Urdan, though, estimates the worst-case liability for DeVry in the FTC case at less than $1 billion. He’s almost certainly right about that, but the Department of Education has its own remedies available, including a regulation that can impose penalties, including an end to federal aid, for schools that engage in “substantial misrepresentation.” DeVry has been getting about 80 percent of its revenue from Department of Education student aid.

So there are reasons to question Urdan’s assessments of DeVry’s legal risks and culpability. (I’m not in the stock prediction business, and I have no financial ties to investors in this market. I’m engaged, part-time, in analysis, reporting, legal, policy, and advocacy work to protect students and taxpayers against higher education programs that harm students’ financial futures.)

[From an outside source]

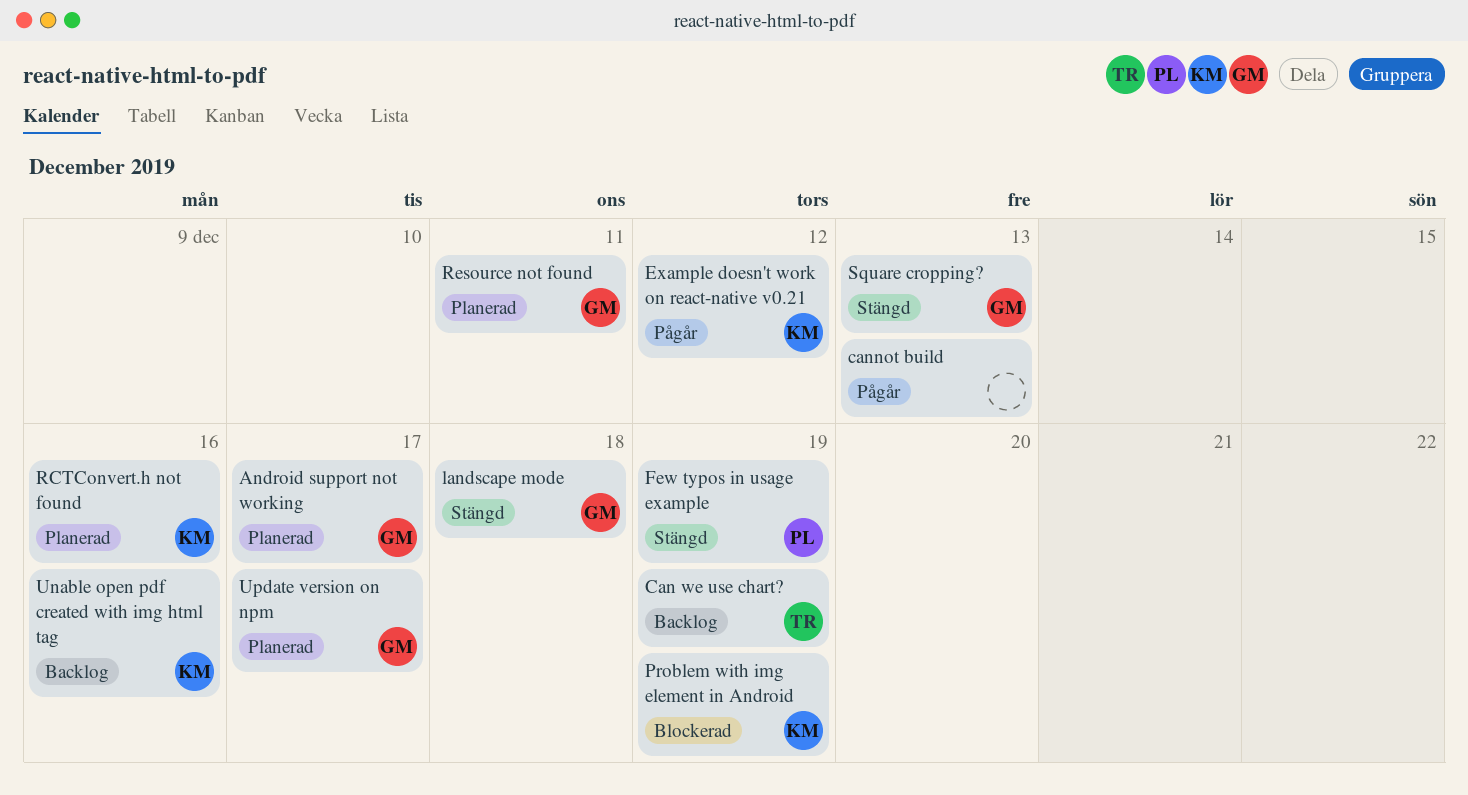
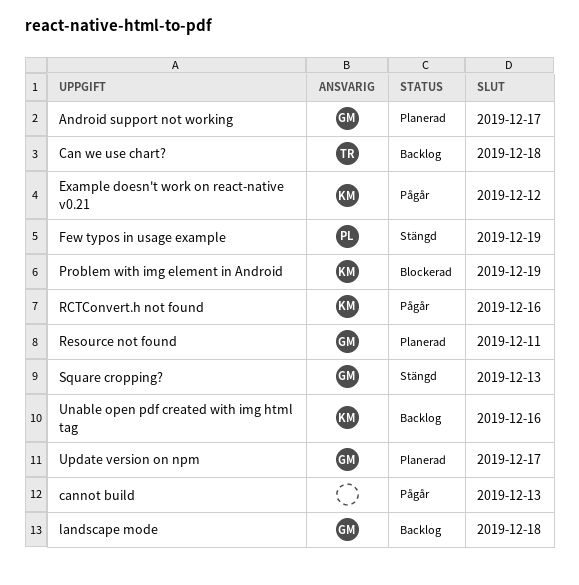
Can we use chart?, due: Dec 19 -> Dec 18
landscape mode, status: Stängd -> Backlog
RCTConvert.h not found, status: Planerad -> Pågår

As to any conflict of interest that could taint his analyses, Urdan told me that there was a Chinese Wall at Wells Fargo to prevent the bank’s stock ownership from influencing its analyses, and that he was not compensated or penalized based on his assessments of companies, like Corinthian, in which Wells had an investment. And, as Urdan also pointed out, Credit Suisse does not have a similar investment arm. But Credit Suisse courts business where it can find it, and, as Urdan noted to me, it is currently advising the largest for-profit college company, Apollo Education, owner of the University of Phoenix, as the company pursues its just-announced change of ownership.

This article also appears on Huffington Post.